During the session, panelists will engage in a rapid-fire, energetic, informative, and amusing interchange to reach the case diagnosis based on the clinical case ultrasonographic findings, and may call upon the audience for support.

“This session demonstrates real-life ICU scenarios where critical care ultrasonagraphy adds to other available data to help get to the best diagnosis and therapy,” said Lewis Satterwhite, MD, FCCP, of the University of Kansas Medical Center. “Last year, this represented a range of uses and pathology. These cases can challenge people in the audience that regularly use point-of-care-ultrasound (POCUS) and (hopefully) demonstrate practical applications for those that have not-yet adopted POCUS into their practice.”

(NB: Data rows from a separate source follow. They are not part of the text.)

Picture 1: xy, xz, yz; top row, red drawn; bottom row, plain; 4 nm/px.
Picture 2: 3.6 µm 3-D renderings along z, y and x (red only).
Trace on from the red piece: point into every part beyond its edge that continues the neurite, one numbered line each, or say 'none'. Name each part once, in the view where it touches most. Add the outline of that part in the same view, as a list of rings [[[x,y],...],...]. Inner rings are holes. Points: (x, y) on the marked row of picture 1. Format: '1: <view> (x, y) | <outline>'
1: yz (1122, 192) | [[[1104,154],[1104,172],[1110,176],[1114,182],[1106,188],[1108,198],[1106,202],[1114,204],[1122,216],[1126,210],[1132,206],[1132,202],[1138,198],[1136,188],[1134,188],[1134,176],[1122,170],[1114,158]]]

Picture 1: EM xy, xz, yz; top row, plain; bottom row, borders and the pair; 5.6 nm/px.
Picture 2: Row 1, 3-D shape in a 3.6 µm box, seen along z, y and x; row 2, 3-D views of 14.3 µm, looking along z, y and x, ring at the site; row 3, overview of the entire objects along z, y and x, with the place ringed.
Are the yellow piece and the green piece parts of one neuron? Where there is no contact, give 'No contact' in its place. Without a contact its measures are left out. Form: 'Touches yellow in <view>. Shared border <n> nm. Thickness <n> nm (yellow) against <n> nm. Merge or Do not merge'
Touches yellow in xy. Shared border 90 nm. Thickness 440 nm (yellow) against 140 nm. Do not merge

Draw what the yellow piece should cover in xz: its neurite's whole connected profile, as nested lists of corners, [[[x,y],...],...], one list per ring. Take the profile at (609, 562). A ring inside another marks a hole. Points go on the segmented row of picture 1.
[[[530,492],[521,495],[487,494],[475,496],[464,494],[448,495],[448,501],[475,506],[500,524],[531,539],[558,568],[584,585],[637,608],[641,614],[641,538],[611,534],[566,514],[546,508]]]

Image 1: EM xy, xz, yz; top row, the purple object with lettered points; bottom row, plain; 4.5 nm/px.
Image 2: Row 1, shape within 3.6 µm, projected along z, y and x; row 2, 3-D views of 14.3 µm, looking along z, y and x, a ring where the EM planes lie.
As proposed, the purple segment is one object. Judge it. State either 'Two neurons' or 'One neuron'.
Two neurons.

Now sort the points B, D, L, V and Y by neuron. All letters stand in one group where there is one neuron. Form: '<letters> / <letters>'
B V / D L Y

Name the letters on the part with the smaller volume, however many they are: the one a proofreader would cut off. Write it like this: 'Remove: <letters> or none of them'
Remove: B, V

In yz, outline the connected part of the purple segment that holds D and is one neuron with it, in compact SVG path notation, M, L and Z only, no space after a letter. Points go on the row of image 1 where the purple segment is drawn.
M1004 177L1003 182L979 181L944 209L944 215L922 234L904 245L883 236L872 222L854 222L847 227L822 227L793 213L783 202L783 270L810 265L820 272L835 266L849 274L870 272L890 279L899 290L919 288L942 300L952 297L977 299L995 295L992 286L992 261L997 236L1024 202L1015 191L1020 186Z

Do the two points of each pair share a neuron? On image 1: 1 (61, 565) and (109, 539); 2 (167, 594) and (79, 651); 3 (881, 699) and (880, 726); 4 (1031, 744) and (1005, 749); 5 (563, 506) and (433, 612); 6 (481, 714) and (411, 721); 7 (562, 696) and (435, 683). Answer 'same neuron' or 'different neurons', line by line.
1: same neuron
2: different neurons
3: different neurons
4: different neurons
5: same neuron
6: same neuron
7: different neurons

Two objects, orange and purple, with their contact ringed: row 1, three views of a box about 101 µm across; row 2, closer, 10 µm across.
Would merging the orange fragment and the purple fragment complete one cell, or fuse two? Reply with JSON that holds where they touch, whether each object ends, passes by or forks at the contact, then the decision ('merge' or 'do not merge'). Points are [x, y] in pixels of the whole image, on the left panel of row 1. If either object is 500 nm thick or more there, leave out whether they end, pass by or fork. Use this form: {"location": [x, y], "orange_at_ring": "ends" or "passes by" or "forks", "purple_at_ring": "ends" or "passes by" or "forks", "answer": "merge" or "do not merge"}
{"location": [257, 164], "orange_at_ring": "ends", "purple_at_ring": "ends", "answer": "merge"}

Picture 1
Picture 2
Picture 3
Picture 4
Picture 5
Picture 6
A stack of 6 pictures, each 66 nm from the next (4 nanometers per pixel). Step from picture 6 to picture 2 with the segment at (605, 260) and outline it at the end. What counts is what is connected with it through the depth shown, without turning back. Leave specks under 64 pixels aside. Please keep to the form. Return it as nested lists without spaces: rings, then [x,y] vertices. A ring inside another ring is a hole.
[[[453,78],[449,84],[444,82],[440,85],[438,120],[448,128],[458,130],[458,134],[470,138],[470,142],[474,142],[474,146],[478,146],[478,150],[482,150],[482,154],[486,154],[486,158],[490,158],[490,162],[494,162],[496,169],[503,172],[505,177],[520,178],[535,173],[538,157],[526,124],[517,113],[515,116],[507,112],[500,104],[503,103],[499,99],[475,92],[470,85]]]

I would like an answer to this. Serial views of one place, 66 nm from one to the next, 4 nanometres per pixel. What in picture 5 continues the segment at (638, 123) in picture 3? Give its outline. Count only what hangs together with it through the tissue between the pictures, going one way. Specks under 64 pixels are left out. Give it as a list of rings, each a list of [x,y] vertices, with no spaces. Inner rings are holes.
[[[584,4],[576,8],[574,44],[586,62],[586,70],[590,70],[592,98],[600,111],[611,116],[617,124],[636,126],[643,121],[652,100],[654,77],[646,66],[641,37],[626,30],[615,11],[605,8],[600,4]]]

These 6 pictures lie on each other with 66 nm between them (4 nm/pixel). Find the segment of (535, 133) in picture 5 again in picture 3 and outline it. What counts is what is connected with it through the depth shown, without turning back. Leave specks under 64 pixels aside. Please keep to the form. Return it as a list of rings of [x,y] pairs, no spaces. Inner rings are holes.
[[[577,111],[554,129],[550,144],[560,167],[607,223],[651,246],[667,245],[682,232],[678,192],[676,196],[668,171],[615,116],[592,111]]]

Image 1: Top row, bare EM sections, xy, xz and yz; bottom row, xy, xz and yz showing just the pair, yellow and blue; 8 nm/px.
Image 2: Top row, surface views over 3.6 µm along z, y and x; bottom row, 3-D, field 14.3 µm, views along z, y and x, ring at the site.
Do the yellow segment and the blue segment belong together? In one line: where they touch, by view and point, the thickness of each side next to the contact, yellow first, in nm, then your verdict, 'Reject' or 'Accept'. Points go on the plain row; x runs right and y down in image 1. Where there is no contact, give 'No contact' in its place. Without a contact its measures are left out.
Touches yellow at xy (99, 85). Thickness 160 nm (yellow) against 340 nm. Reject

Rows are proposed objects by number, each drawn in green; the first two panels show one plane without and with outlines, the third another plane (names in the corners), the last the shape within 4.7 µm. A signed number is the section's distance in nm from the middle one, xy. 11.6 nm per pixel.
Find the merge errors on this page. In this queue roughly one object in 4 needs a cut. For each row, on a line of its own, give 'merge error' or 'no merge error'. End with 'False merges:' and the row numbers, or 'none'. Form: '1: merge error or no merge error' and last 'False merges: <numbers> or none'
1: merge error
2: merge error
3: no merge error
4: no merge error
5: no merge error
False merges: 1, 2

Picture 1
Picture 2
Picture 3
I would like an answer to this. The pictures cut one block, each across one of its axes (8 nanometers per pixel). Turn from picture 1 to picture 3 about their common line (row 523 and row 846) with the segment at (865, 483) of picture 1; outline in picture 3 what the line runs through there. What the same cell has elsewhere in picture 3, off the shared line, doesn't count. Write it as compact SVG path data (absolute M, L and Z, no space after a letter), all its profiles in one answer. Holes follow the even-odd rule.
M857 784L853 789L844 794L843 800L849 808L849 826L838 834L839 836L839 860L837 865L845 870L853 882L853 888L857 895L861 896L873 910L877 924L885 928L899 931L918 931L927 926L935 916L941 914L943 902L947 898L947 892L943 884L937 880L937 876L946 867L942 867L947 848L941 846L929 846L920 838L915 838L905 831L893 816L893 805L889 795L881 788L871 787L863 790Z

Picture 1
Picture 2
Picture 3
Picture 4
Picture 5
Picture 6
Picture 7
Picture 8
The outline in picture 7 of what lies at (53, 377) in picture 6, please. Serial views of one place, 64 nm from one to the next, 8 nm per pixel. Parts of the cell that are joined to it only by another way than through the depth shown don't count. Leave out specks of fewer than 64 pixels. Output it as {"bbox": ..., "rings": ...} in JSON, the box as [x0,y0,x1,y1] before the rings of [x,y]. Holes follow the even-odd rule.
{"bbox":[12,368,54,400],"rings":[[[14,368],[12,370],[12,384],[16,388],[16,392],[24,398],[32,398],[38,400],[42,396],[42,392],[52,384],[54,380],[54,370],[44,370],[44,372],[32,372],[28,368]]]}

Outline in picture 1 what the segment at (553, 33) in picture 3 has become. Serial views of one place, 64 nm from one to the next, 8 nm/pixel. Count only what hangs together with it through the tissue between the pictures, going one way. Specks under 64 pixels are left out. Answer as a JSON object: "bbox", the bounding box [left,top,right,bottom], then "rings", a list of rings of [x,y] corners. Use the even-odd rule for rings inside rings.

This fast-moving session is formatted to engage the audience and an expert panel member simultaneously, said Dr. Satterwhite, chair of the session. It has been well received at both the national level CHEST courses and at the CHEST Annual Meeting postgraduate courses.

“We have found this format to be engaging,” he said. “The audience can participate and see how an expert works through a thought process at the same time.”

Dr. Satterwhite will introduce the session, and Kenneth Lyn-Kew, MD, of National Jewish Health, and Gregory Schmidt, MD, FCCP, of the University of Iowa, will be the panelists.

“We want the audience to come away with a renewed interest in using POCUS and hopefully an understanding of some pitfalls as well as new skills and ideas,” Dr. Satterwhite said.

 

“We have found this format to be engaging. The audience can participate and see how an expert works through a thought process at the same time.”